For these patients, I cut only one jaw at a time. This is so that if my CRNA were to communicate a problem to me, I could efficiently finish one arch – and then have the patient return for the second arch at a later date in order to minimize overall anesthetic time. Or, I could simply close the arch I’m on and we could have the patient addressed and optimized from a medical standpoint if necessary, prior to pursuing the remaining planned surgery. 

The last thing I want in a scenario like this is to have all of the patient’s teeth out and both flaps open – and then to encounter a situation where we cannot continue that surgery as planned from an anesthetic standpoint. 

Fortunately, knock on wood, this is not a situation I have encountered to date – but it is always one for which I plan

5. And… Sometimes I’m just mentally exhausted.

There are times when I’m just tired. Whether it’s multiple surgeries in the office, life in general, or being under the weather – I just don’t have it in me to be “as efficient as possible”. 

In these cases, I find I’m able to perform a more optimal surgery by simply giving my mind one thing to focus on at a time. 

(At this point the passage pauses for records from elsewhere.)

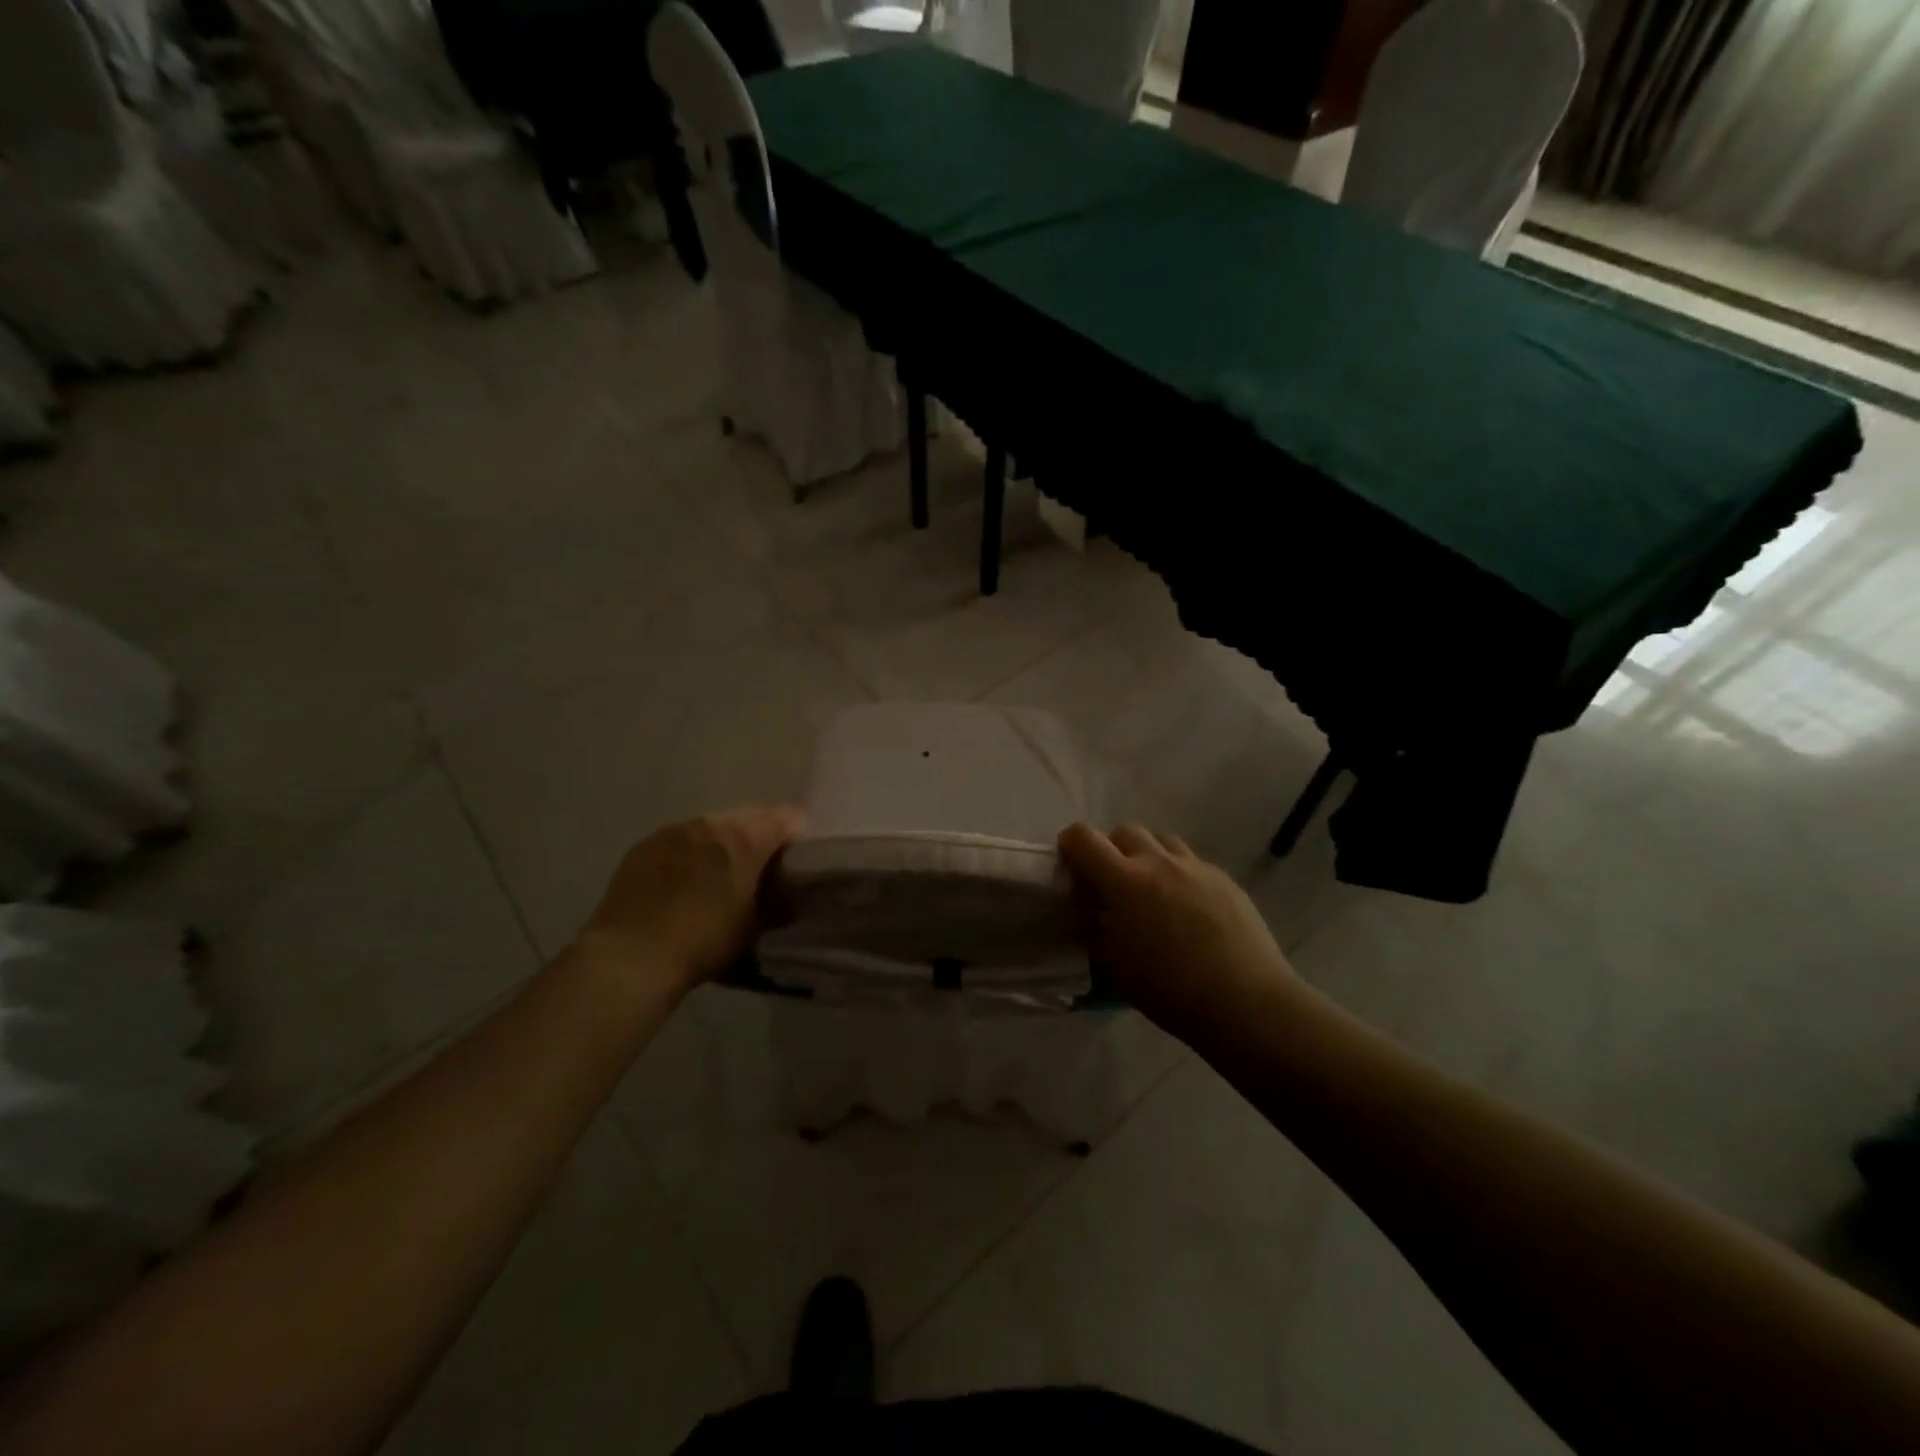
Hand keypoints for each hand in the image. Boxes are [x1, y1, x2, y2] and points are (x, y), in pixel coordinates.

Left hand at [580, 806, 806, 992]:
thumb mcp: (754, 927)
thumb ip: (778, 903)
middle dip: (759, 838)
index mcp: (746, 837)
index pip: (789, 818)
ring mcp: (674, 830)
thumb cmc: (704, 941)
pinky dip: (689, 854)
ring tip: (717, 877)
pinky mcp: (644, 845)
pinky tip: (682, 883)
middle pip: (749, 817)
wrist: (631, 958)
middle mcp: (711, 823)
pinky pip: (680, 840)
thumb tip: (787, 896)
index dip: (797, 838)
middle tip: (758, 871)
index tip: (795, 862)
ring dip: (722, 844)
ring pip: (712, 827)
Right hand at [1058, 823, 1304, 1047]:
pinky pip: (1192, 862)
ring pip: (1162, 840)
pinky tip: (1186, 905)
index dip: (1070, 843)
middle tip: (1111, 880)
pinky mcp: (1224, 879)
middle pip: (1125, 831)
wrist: (1245, 1000)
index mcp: (1124, 880)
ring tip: (1150, 887)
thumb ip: (1096, 934)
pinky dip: (1178, 873)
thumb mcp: (1116, 967)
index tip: (1069, 862)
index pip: (1084, 838)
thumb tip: (1088, 918)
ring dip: (1147, 854)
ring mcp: (1196, 867)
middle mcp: (1158, 862)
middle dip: (1111, 848)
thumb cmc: (1170, 989)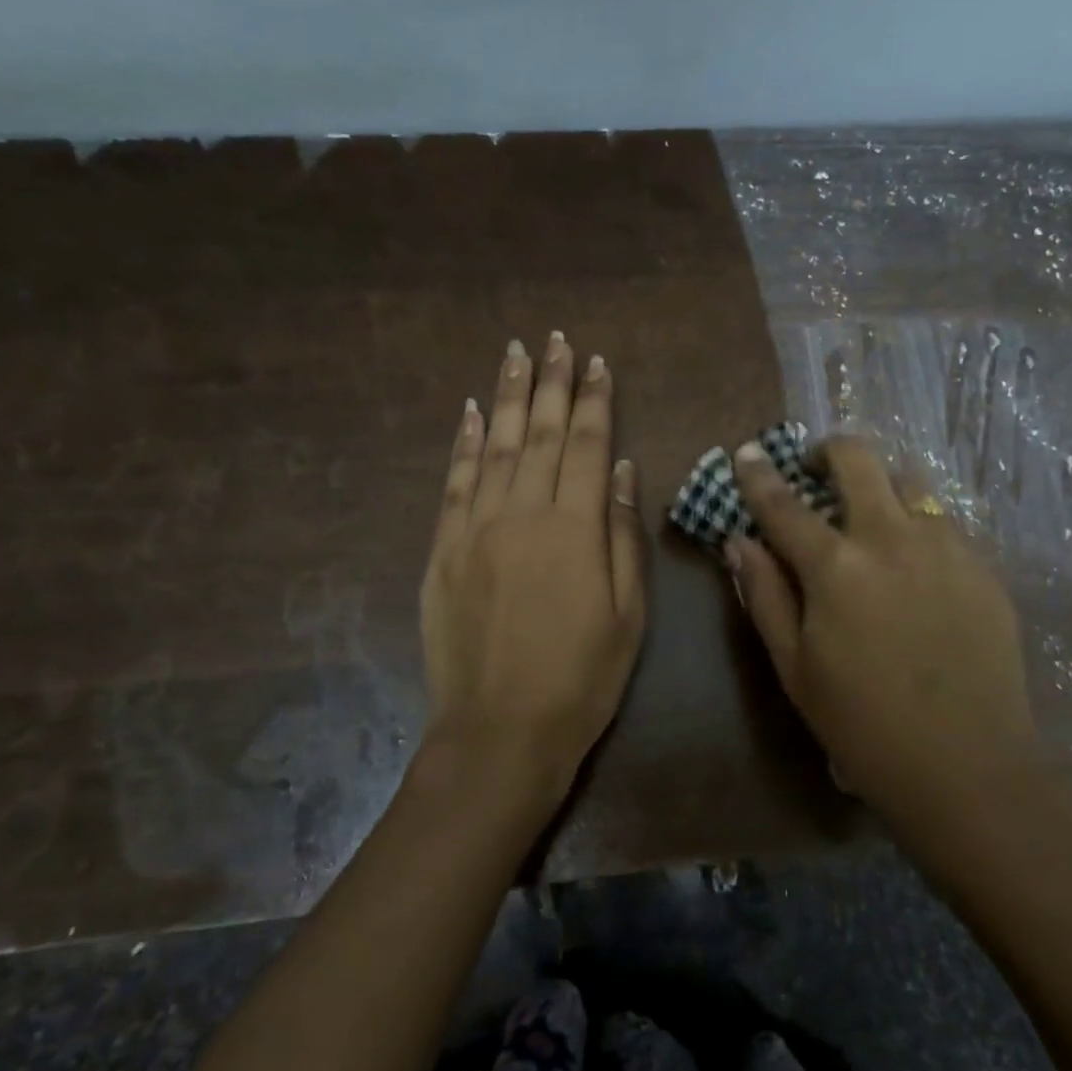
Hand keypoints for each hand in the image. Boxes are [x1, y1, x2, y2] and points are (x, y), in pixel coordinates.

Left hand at [419, 332, 646, 815]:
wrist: (501, 731)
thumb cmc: (581, 679)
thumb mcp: (628, 614)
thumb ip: (623, 536)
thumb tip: (623, 471)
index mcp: (576, 529)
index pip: (587, 446)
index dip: (594, 401)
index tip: (596, 362)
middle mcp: (524, 514)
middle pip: (541, 434)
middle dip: (551, 382)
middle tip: (554, 340)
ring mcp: (476, 529)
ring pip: (497, 447)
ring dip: (509, 397)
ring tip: (515, 354)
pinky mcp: (443, 551)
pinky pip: (455, 483)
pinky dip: (465, 443)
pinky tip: (473, 413)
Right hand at [727, 436, 1038, 821]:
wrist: (967, 765)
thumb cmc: (862, 725)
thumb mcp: (795, 668)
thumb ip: (765, 596)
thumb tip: (740, 542)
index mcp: (836, 567)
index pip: (784, 504)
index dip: (759, 474)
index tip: (747, 452)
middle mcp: (892, 538)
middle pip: (859, 460)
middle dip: (830, 451)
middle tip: (817, 471)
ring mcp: (947, 548)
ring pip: (910, 482)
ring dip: (880, 486)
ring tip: (870, 518)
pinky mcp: (984, 568)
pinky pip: (944, 523)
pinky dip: (917, 524)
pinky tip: (915, 564)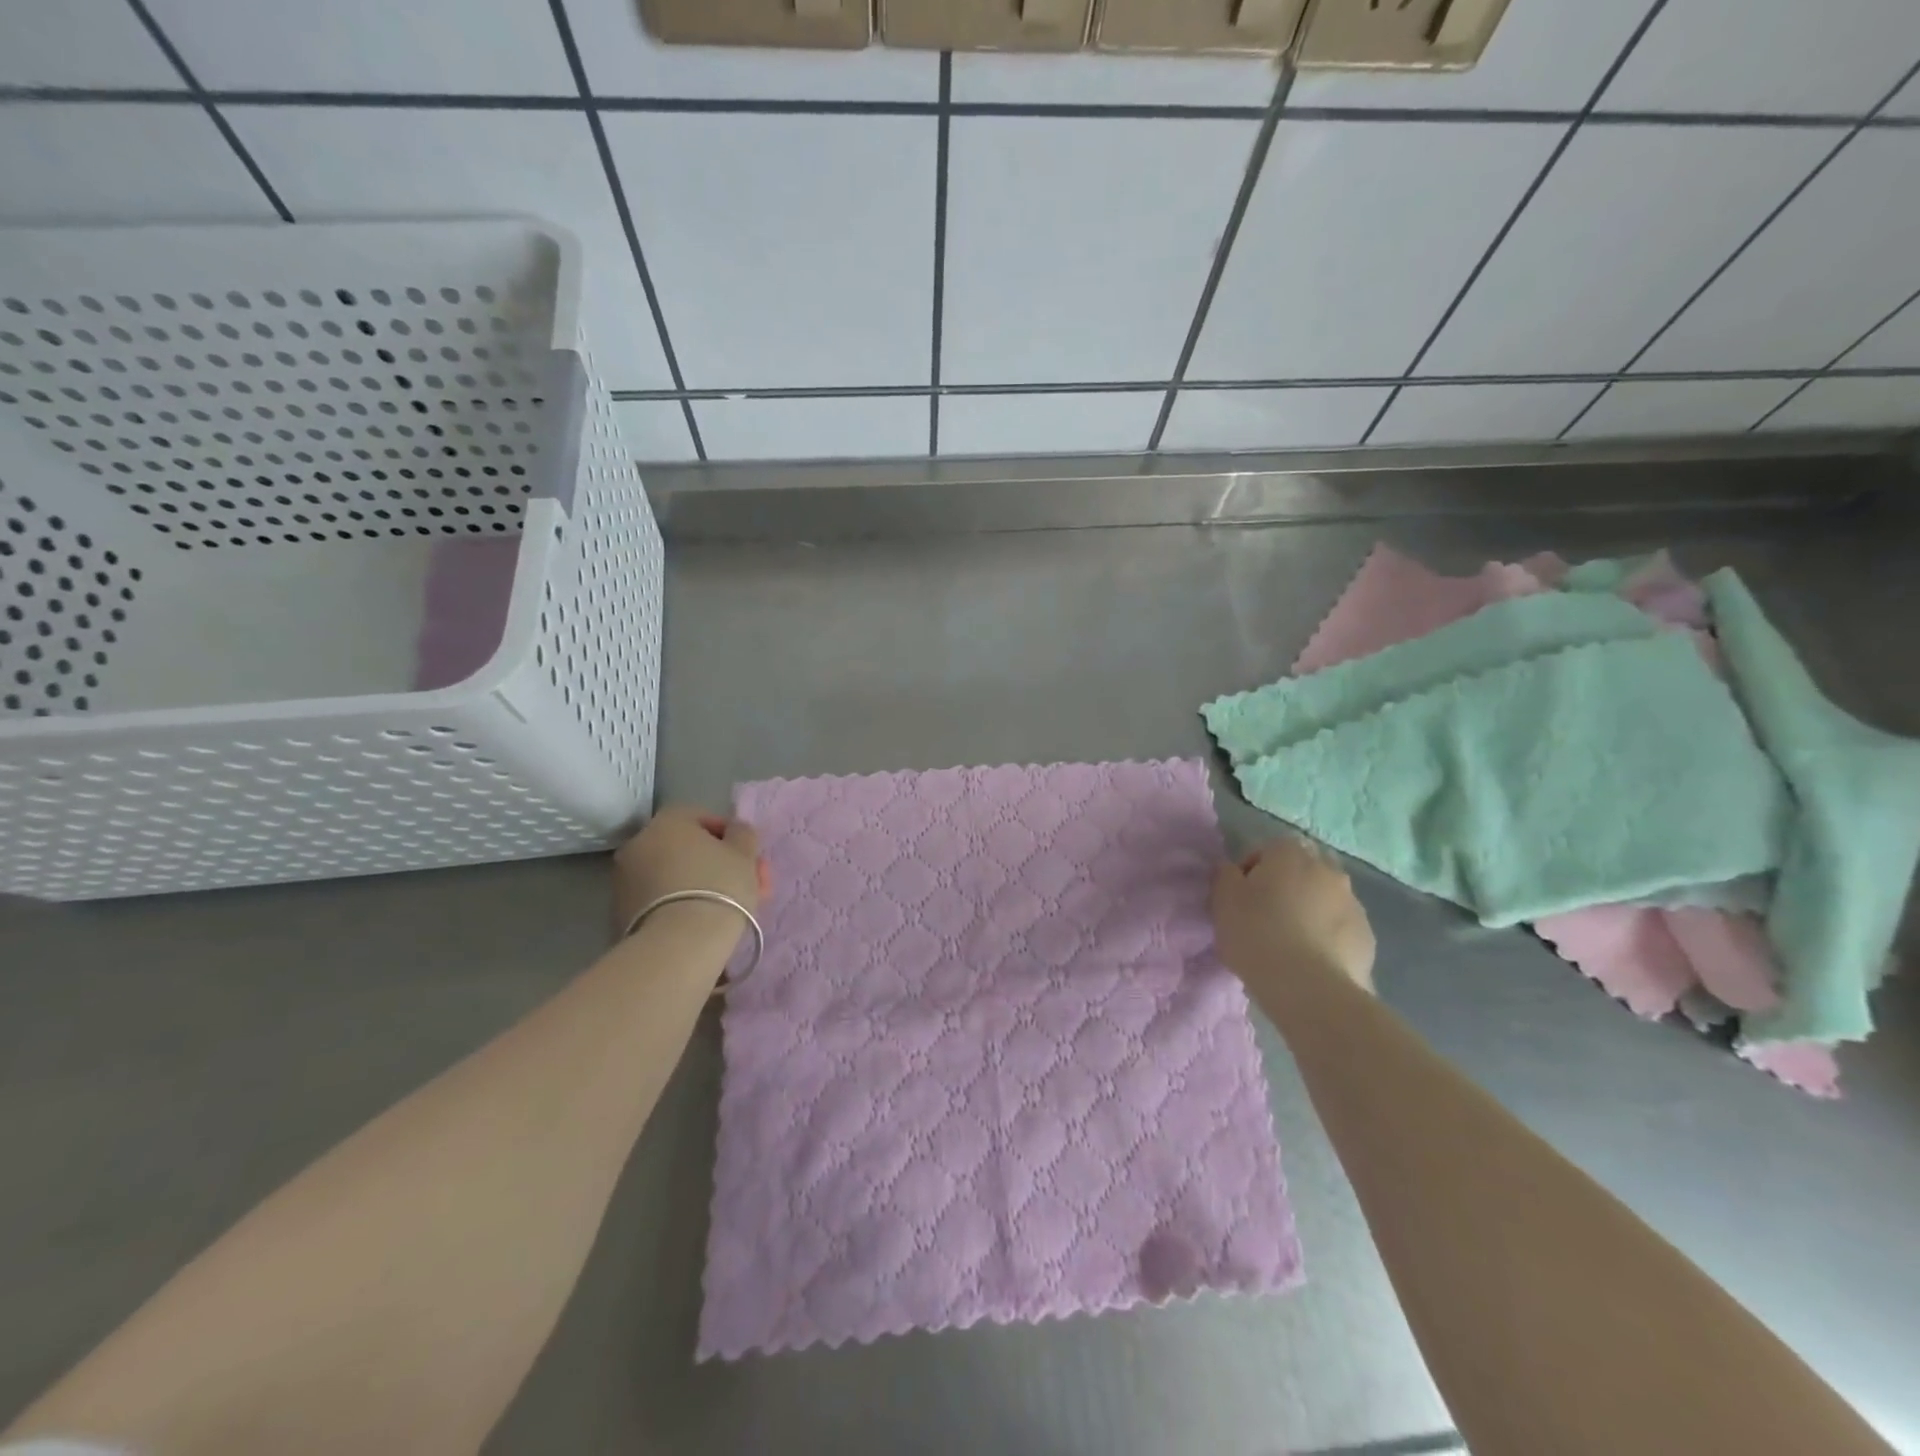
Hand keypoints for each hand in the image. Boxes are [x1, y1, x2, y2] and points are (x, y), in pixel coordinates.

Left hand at [612, 805, 766, 939]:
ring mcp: (624, 879)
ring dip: (697, 884)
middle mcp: (638, 843)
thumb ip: (742, 834)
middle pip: (684, 848)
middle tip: (743, 883)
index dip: (727, 835)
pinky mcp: (620, 912)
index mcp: (667, 822)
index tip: (744, 856)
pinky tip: (701, 922)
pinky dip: (679, 904)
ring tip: (726, 907)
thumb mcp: (745, 853)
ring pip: (672, 875)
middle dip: (715, 863)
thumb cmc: (718, 887)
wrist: (679, 944)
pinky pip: (659, 899)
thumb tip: (734, 831)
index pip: (699, 816)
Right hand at [1212, 837, 1375, 993]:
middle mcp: (1328, 869)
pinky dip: (1328, 935)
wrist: (1309, 987)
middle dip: (1286, 886)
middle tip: (1266, 915)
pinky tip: (1311, 959)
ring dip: (1310, 910)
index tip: (1240, 898)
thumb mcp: (1223, 899)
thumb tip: (1234, 870)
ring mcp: (1353, 902)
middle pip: (1301, 870)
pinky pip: (1340, 927)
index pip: (1267, 849)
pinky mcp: (1367, 936)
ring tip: (1290, 942)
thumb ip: (1226, 875)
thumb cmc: (1257, 933)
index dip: (1251, 871)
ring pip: (1325, 898)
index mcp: (1290, 853)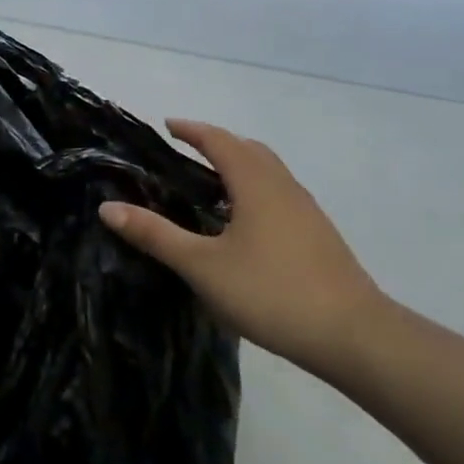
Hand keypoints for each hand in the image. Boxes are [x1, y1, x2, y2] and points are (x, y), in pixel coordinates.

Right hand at [100, 119, 382, 371]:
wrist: (355, 337)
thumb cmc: (272, 292)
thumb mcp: (202, 266)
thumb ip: (155, 235)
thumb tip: (108, 207)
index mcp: (255, 183)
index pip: (219, 140)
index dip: (192, 129)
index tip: (167, 126)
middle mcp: (283, 186)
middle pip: (248, 149)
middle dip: (216, 143)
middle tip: (184, 151)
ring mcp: (306, 211)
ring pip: (268, 172)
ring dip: (238, 166)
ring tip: (209, 184)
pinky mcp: (319, 235)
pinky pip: (278, 194)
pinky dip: (253, 189)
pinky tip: (242, 223)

If I’m not “feeling it” – I do one jaw at a time to completion – and I don’t for one second feel bad about it!


 

While performing reduction on both jaws prior to implant placement is normally the most efficient way to perform full-arch surgery – it is not always the best. 

And, while I do often perform both arches simultaneously, the 5 scenarios listed above are when I prefer to perform only one jaw at a time. 

I love efficiency.

But quality is always the first aspect of surgery that goes into my decision making. I hope that this article can help you blend efficiency and quality as well in your full-arch treatment planning.